Records supplied: Begin
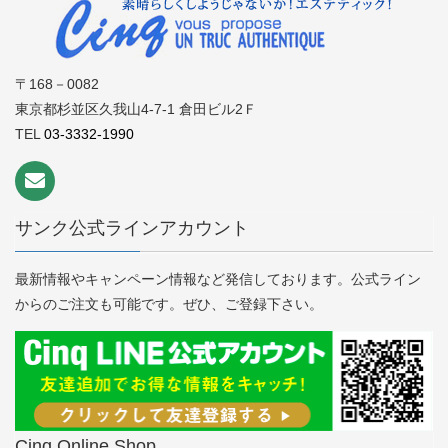
〒168－0082
東京都杉並区久我山4-7-1 倉田ビル2Ｆ
TEL
03-3332-1990
サンク公式ラインアカウント
最新情報やキャンペーン情報など発信しております。公式ライン
からのご注文も可能です。ぜひ、ご登録下さい。
Cinq Online Shop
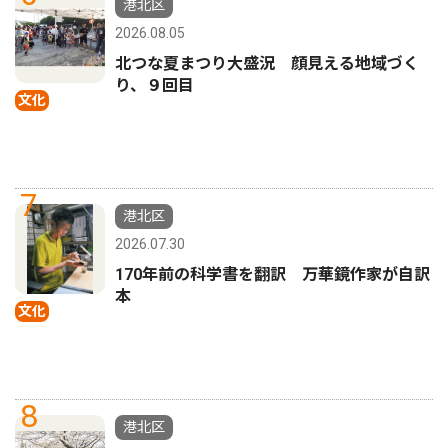
港北区
2026.08.05
北つな夏まつり大盛況 顔見える地域づく
り、９回目
文化
7
港北区
2026.07.30
170年前の科学書を翻訳 万華鏡作家が自訳
本
文化
8
港北区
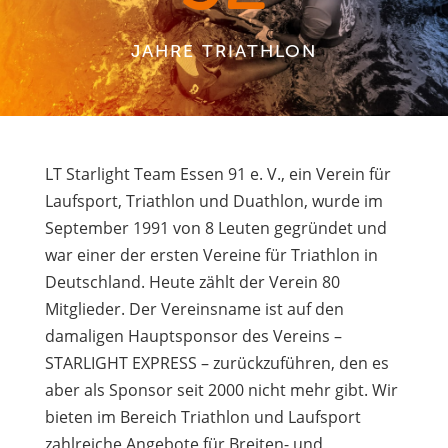
JAHRE TRIATHLON
LT Starlight Team Essen 91 e. V., ein Verein für
Laufsport, Triathlon und Duathlon, wurde im
September 1991 von 8 Leuten gegründet und
war einer der ersten Vereine für Triathlon in
Deutschland. Heute zählt der Verein 80
Mitglieder. Der Vereinsname ist auf den
damaligen Hauptsponsor des Vereins –
STARLIGHT EXPRESS – zurückzuführen, den es
aber als Sponsor seit 2000 nicht mehr gibt. Wir
bieten im Bereich Triathlon und Laufsport
zahlreiche Angebote für Breiten- und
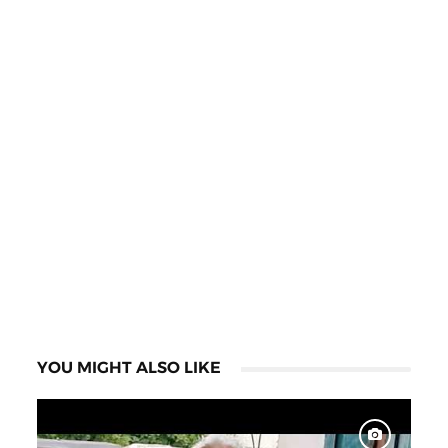
YOU MIGHT ALSO LIKE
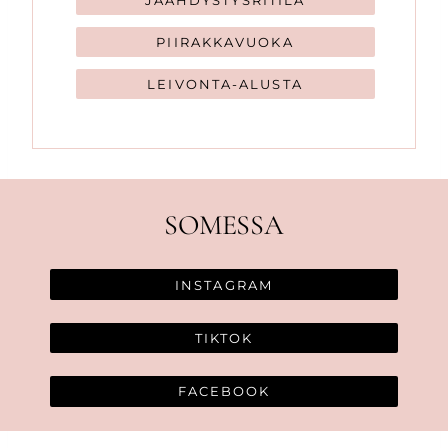
PIIRAKKAVUOKA
LEIVONTA-ALUSTA
SOMESSA
INSTAGRAM
TIKTOK
FACEBOOK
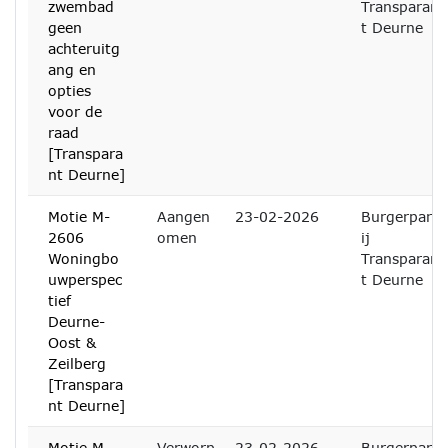
zwembad
Transparan
geen
t Deurne
achteruitg
ang en
opties
voor de
raad
[Transpara
nt Deurne]
Motie M-
Aangen
23-02-2026
Burgerpart
2606
omen
ij
Woningbo
Transparan
uwperspec
t Deurne
tief
Deurne-
Oost &
Zeilberg
[Transpara
nt Deurne]
Motie M-
Verworp
23-02-2026
Burgerpart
Records supplied: End
# The problem
If pictures appear among the records, do not carry them over; retype the rest exactly.

# Answer to this task
〒168－0082
東京都杉並区久我山4-7-1 倉田ビル2Ｆ
TEL
03-3332-1990
サンク公式ラインアカウント
最新情報やキャンペーン情報など発信しております。公式ライン
からのご注文も可能です。ぜひ、ご登録下さい。
Cinq Online Shop
港北区
2026.08.05
北つな夏まつり大盛況 顔見える地域づく
り、９回目
文化
7
港北区
2026.07.30
170年前の科学書を翻訳 万華鏡作家が自訳
本
文化
8
港北区
JAHRE TRIATHLON
LT Starlight Team Essen 91 e. V., ein Verein für
Laufsport, Triathlon und Duathlon, wurde im
September 1991 von 8 Leuten gegründet und
war einer der ersten Vereine für Triathlon in
Deutschland. Heute zählt der Verein 80
Mitglieder. Der Vereinsname ist auf den
damaligen Hauptsponsor des Vereins –
STARLIGHT EXPRESS – zurückzuführen, den es
aber als Sponsor seit 2000 nicht mehr gibt. Wir
bieten im Bereich Triathlon und Laufsport
zahlreiche Angebote für Breiten- und
YOU MIGHT ALSO LIKE
PIIRAKKAVUOKA
LEIVONTA-ALUSTA
SOMESSA
INSTAGRAM
TIKTOK
FACEBOOK
zwembad
Transparan
geen
t Deurne
achteruitg
ang en
opties
voor de
raad
[Transpara
nt Deurne]
Motie M-
Aangen
23-02-2026
Burgerpart
2606
omen
ij
Woningbo
Transparan
uwperspec
t Deurne
tief
Deurne-
Oost &
Zeilberg
[Transpara
nt Deurne]
Motie M-
Verworp
23-02-2026
Burgerpart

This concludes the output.